Throwing heat

Why did they do that? That can’t possibly make sense. What a great deal. Who cares, what difference could it make?

These are the quad of fan responses to offseason moves by a professional team, college or organization. This will be the case for as long as there is a mankind. The difference now is the answer to fan approval/disapproval.

Usually it goes something like this: Look, we are not going to please everyone unless we win a championship and that’s what we think this move does for us.

That’s nice but what about the teams not going to win a championship and know they won’t – what about them?

They are trying to make news and give us something to talk about. Their executives have now become below-average promotional department workers. And I can’t tell if it’s becoming funny or just plain crazy, or both.

Case #1 – Tom Izzo was a candidate for the Michigan State football head-coaching job. Read the last line again because I recognize it doesn’t sound right.

The Spartans may not admit it but it’s true.

Shannon Shelton, who is one of the best college beat reporters in the country, wasn’t wasting her time when the Detroit Free Press printed her 600+ word story on his potential interest.

It was this media-generated phenomenon, people thinking outside the box or an idiotic booster idea. All the reigning king of East Lansing, Mich., had to do was dismiss the rumor with the coach-speak handbook everyone gets when they take a head job.

This is what he said about his interest: “I’d probably, deep down, have to say, yeah, I would.”

Translation to the now-shocked reporters: you see that pink elephant in the middle of the room? Ignore it, because I can’t lie and say it’s not there.

This chain of events led to fans, boosters and media in a major market like Detroit to speculate on if they’d actually give him the job, would he coach both basketball and football and if he could only coach football, what would they rename the Izzone student section at the Breslin Center?

Michigan State eventually hired Cincinnati head coach Mark Dantonio. Relatively boring, yes, but this logical and less-than interesting choice was followed by constant in-state chatter about the forgotten college football program in Michigan which hasn’t gone to a bowl since 2003.

The Spartan athletics department knew what they were doing – this kind of attention wasn’t accidental.

Case #2 – Chicago Bulls center Ben Wallace will not be wearing a headband.

New Chicago signee and $52 million dollar man is catching aggravation from his coach and general manager because he violated a team rule for wearing a headband.

Yes, again you read that right: the Bulls have a rule regarding headwear.

The instant reaction is why, when did this start and how will this get solved? So instead of blaming coach Scott Skiles for his inability to be successful with the team he’s always wanted: blame the new guy.

Instead of blaming the brilliant general manager John Paxson for devoting $13 million of this season’s cap to acquire a center who can’t score and has been past his prime since 2003 – a time when your main problem last season was that you couldn’t score: blame the new guy.
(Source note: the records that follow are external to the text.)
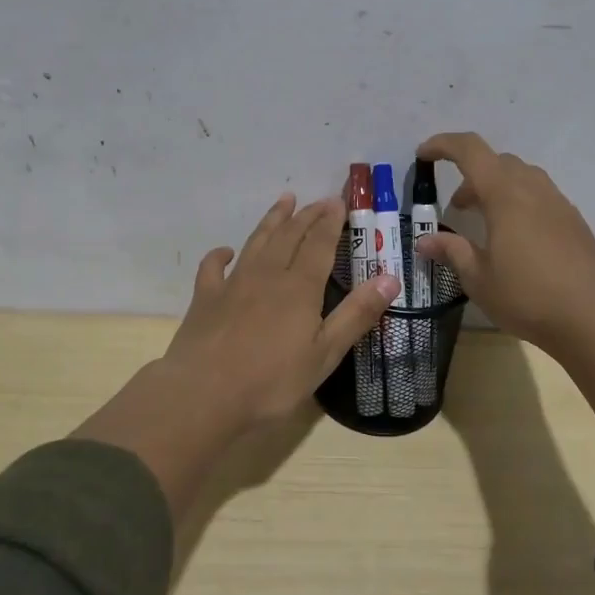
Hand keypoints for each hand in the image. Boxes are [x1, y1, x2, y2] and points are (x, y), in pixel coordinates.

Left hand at [74, 193, 399, 525]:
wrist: (203, 394)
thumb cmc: (271, 381)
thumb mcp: (324, 354)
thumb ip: (356, 315)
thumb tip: (390, 278)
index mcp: (299, 287)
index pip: (319, 244)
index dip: (331, 221)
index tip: (339, 201)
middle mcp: (267, 275)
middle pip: (289, 235)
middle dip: (306, 215)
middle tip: (319, 200)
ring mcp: (233, 284)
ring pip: (256, 242)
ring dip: (272, 220)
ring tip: (284, 201)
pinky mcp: (205, 298)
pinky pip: (213, 267)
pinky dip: (220, 255)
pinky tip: (225, 252)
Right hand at [413, 133, 594, 441]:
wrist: (592, 319)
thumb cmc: (527, 297)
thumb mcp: (478, 278)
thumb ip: (451, 251)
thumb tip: (424, 241)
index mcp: (505, 195)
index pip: (470, 150)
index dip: (443, 145)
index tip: (423, 155)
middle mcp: (533, 189)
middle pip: (497, 161)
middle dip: (470, 174)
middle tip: (457, 207)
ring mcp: (559, 203)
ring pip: (522, 176)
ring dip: (497, 187)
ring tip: (486, 221)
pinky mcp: (574, 221)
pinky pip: (540, 195)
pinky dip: (519, 201)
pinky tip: (516, 238)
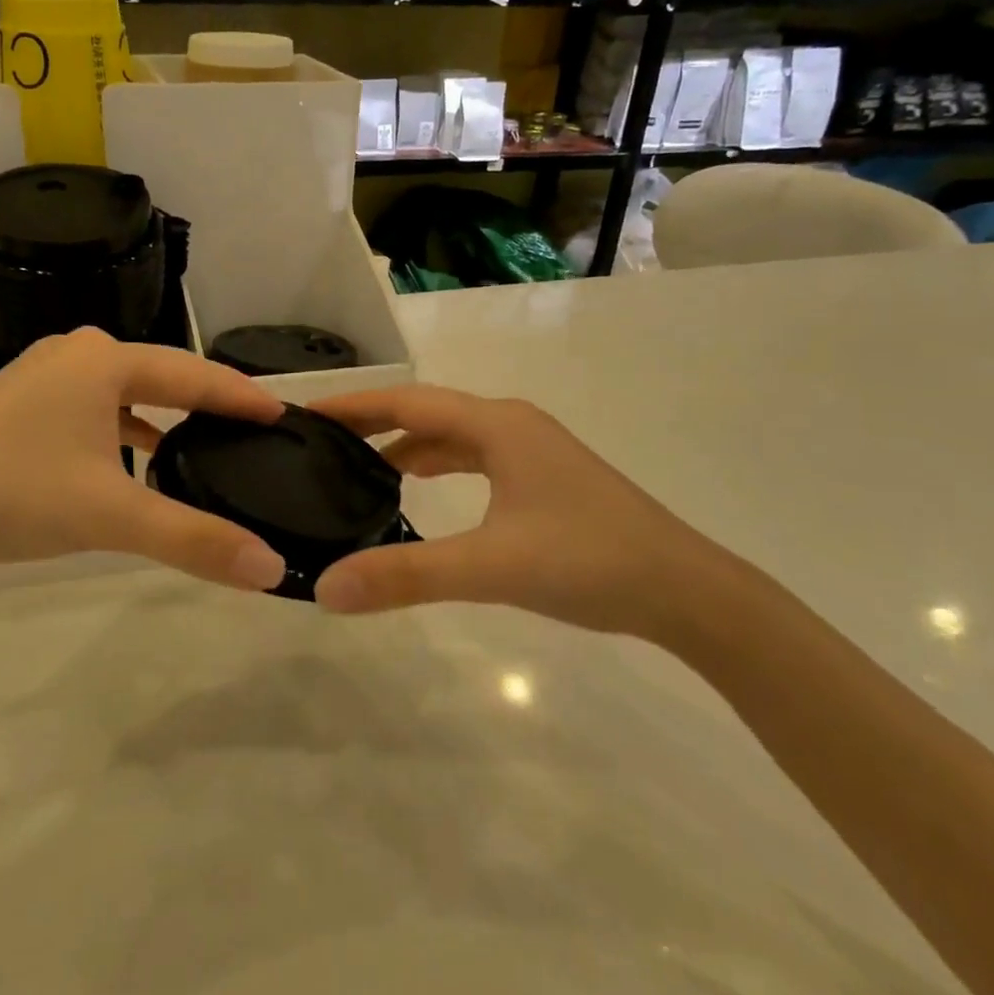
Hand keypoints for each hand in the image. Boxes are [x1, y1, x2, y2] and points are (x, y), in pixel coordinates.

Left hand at [0, 328, 288, 589]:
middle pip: (161, 378)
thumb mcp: (109, 515)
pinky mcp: (21, 405)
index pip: (195, 374)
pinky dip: (123, 433)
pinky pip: (93, 412)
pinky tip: (134, 464)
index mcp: (104, 361)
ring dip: (163, 420)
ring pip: (124, 395)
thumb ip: (192, 539)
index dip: (242, 397)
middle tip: (252, 431)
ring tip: (203, 448)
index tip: (286, 414)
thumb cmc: (11, 492)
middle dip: (207, 405)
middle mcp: (76, 354)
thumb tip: (270, 568)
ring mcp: (43, 376)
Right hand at [311, 385, 732, 638]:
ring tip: (358, 466)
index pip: (406, 402)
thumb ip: (406, 576)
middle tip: (320, 442)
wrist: (688, 591)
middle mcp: (511, 424)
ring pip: (452, 435)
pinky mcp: (544, 477)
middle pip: (425, 412)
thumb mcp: (490, 567)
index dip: (353, 405)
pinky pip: (474, 457)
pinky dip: (438, 464)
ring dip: (405, 444)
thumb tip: (326, 587)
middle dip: (372, 423)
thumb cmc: (589, 562)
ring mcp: (532, 449)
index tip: (305, 414)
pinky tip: (421, 486)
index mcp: (496, 425)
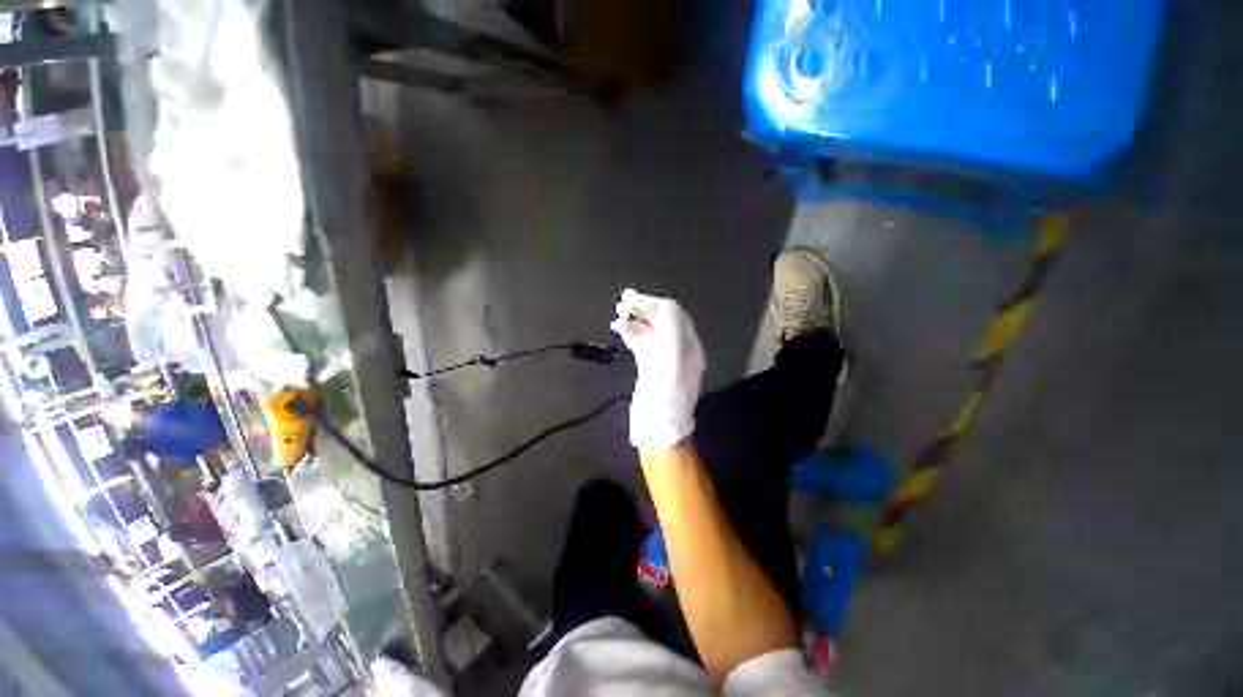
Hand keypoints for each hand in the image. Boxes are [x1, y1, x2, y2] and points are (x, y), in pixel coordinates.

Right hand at [610, 289, 705, 451]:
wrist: (660, 427)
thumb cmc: (666, 393)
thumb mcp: (670, 355)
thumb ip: (667, 328)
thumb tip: (652, 306)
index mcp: (689, 345)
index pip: (673, 314)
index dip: (653, 303)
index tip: (631, 297)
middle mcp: (680, 350)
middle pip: (662, 321)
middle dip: (643, 309)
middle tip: (622, 302)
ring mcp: (666, 361)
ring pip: (652, 332)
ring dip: (636, 320)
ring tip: (618, 314)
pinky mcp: (653, 370)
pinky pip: (644, 345)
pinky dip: (632, 334)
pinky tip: (621, 330)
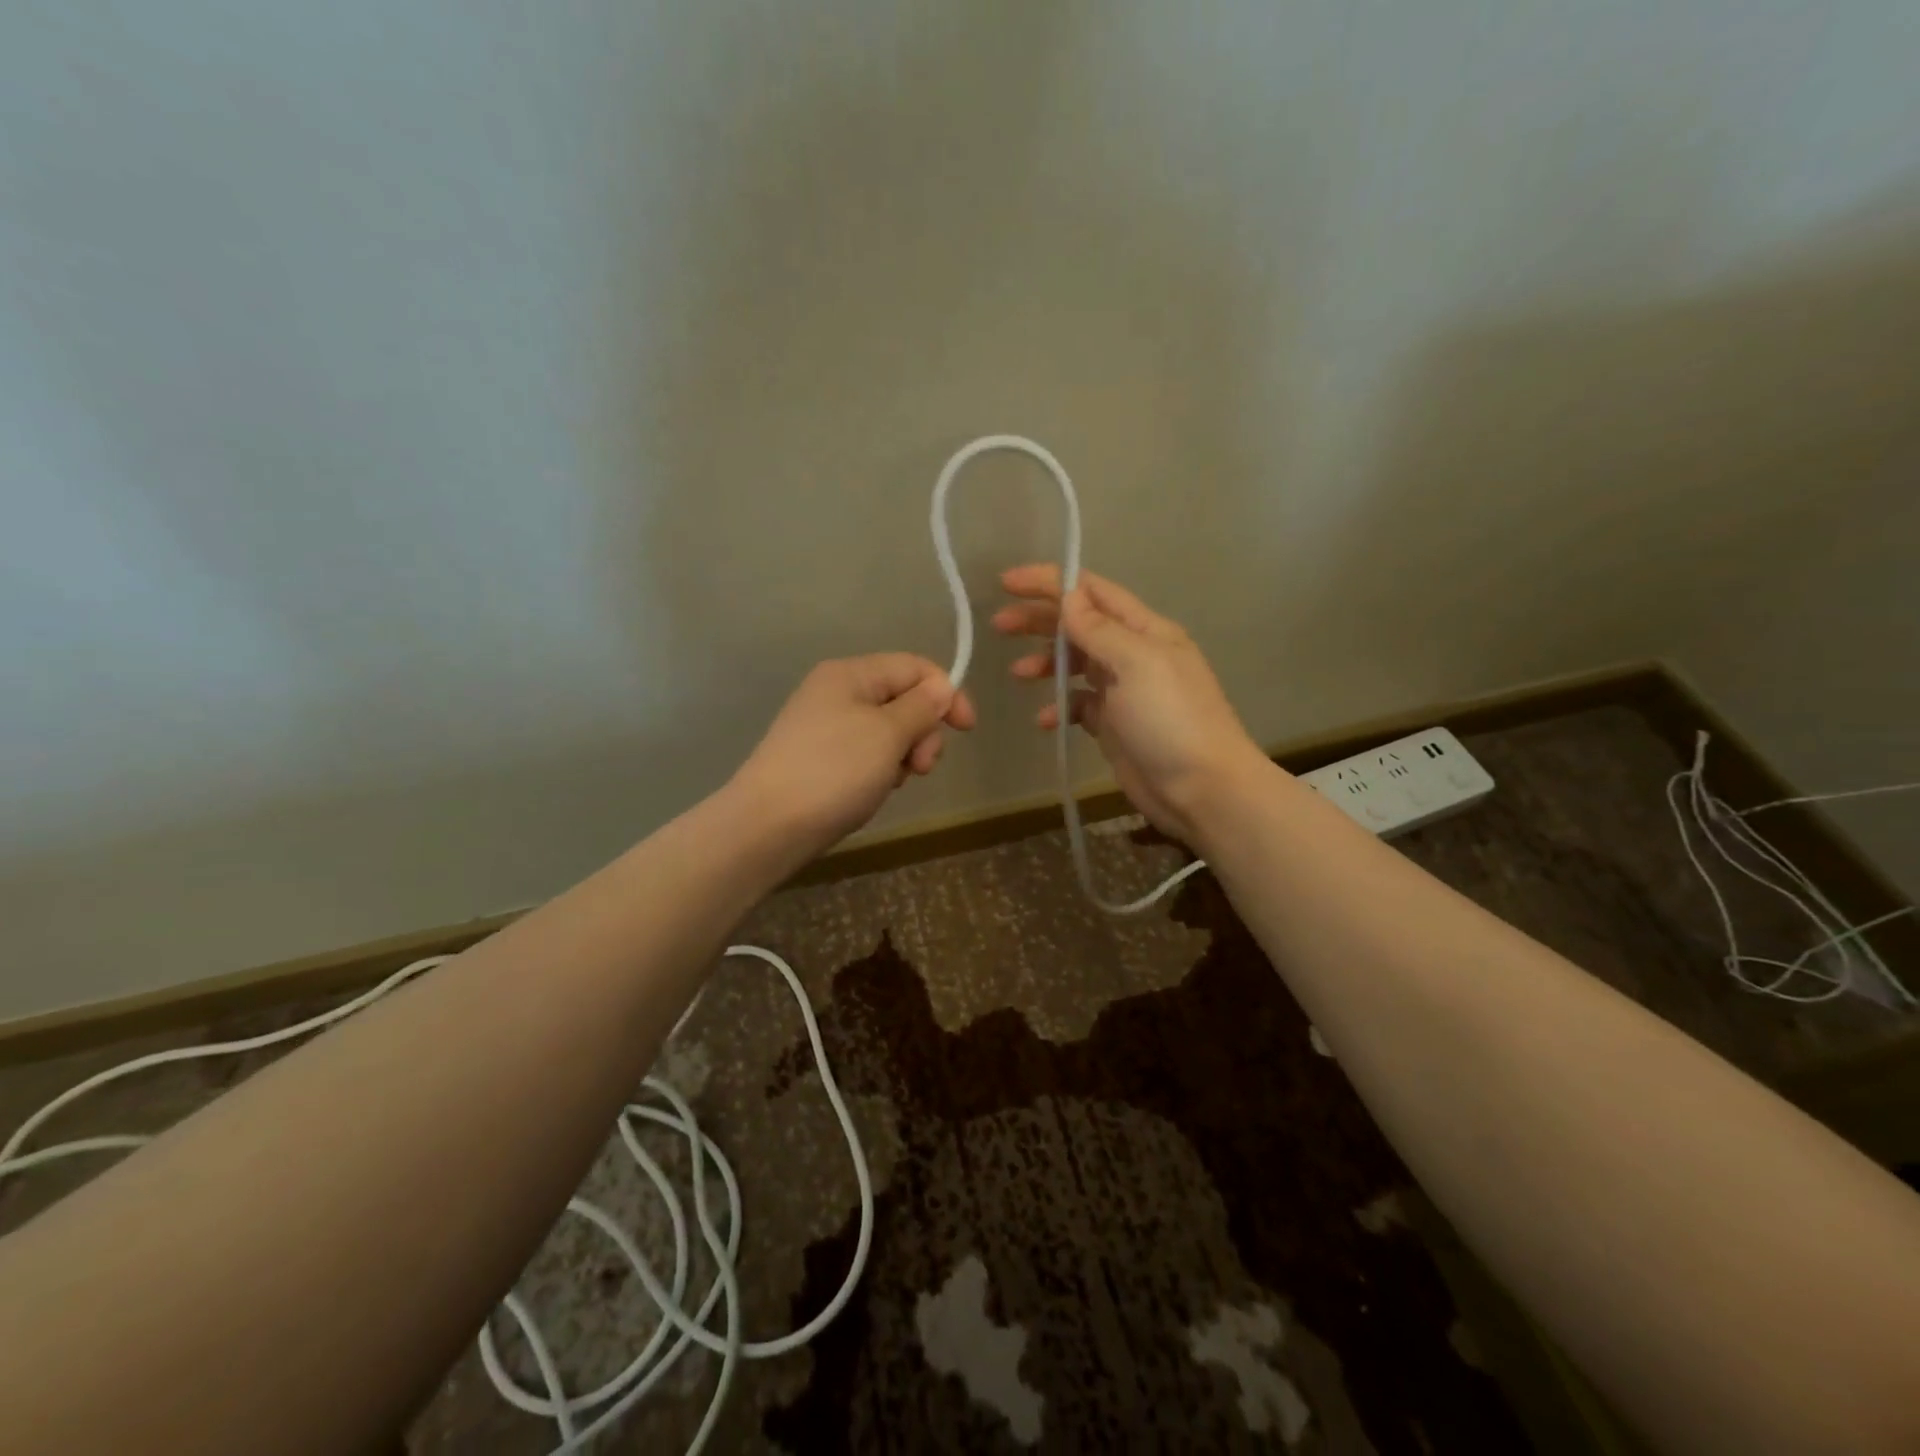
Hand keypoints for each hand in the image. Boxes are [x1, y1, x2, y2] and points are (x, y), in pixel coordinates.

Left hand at [732, 654, 975, 854]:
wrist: (768, 826)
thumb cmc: (833, 771)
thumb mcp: (887, 734)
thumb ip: (921, 707)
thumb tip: (942, 687)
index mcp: (850, 674)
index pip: (914, 667)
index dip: (946, 693)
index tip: (966, 730)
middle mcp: (836, 692)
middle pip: (902, 699)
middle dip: (922, 731)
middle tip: (921, 767)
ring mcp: (826, 727)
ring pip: (888, 731)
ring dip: (903, 755)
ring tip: (893, 782)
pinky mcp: (821, 758)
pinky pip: (867, 754)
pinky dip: (880, 770)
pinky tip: (873, 791)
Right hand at [993, 564, 1267, 841]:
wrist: (1202, 788)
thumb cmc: (1170, 718)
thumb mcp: (1136, 664)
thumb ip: (1099, 630)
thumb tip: (1068, 596)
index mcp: (1144, 630)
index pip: (1092, 592)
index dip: (1050, 582)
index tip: (1007, 583)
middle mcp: (1133, 654)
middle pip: (1079, 625)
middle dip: (1039, 621)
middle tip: (1000, 625)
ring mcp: (1123, 691)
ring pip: (1075, 664)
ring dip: (1045, 663)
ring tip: (1018, 674)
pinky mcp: (1114, 725)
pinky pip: (1079, 705)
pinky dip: (1059, 707)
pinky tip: (1045, 721)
The Tribune, Sun Times, Comcast and WGN all had features on Wallace’s attire.

Not on their lack of a dominant scorer or long losing streak during its west-coast trip. In November, one has to make people care about NBA basketball. For the Bulls: mission accomplished.

Case #3 – With the Oakland Raiders at 2-9 and fighting for the top pick in the 2007 NFL Draft, who cares who their offensive coordinator is?

You’d think it could be Jon Voigt, and owner Al Davis would say his qualifications were his role as Bud Kilmer leading West Canaan High to its 23rd straight division title in the 1999 film “Varsity Blues” and nobody would care.

Wrong.

The Bay area is now debating who’s better: a guy who previously ran a bed-and-breakfast or former Chicago Bears offensive coordinator John Shoop.

With the 49ers in the NFC playoff race and USC headed to the national championship game, Raiders owner Al Davis has gotten attention. My suggestion: the day of Jan. 8 when USC meets Ohio State, fire Art Shell.

So, from now until Christmas there will be random signings, random hirings, random firings – and 90 percent of these deals are to draw attention.

Note: if the last two on this happen to the same person on the same day, it’s a given and don’t think it won’t happen.

Treat them like eclipses: if you ignore them they’ll stop happening.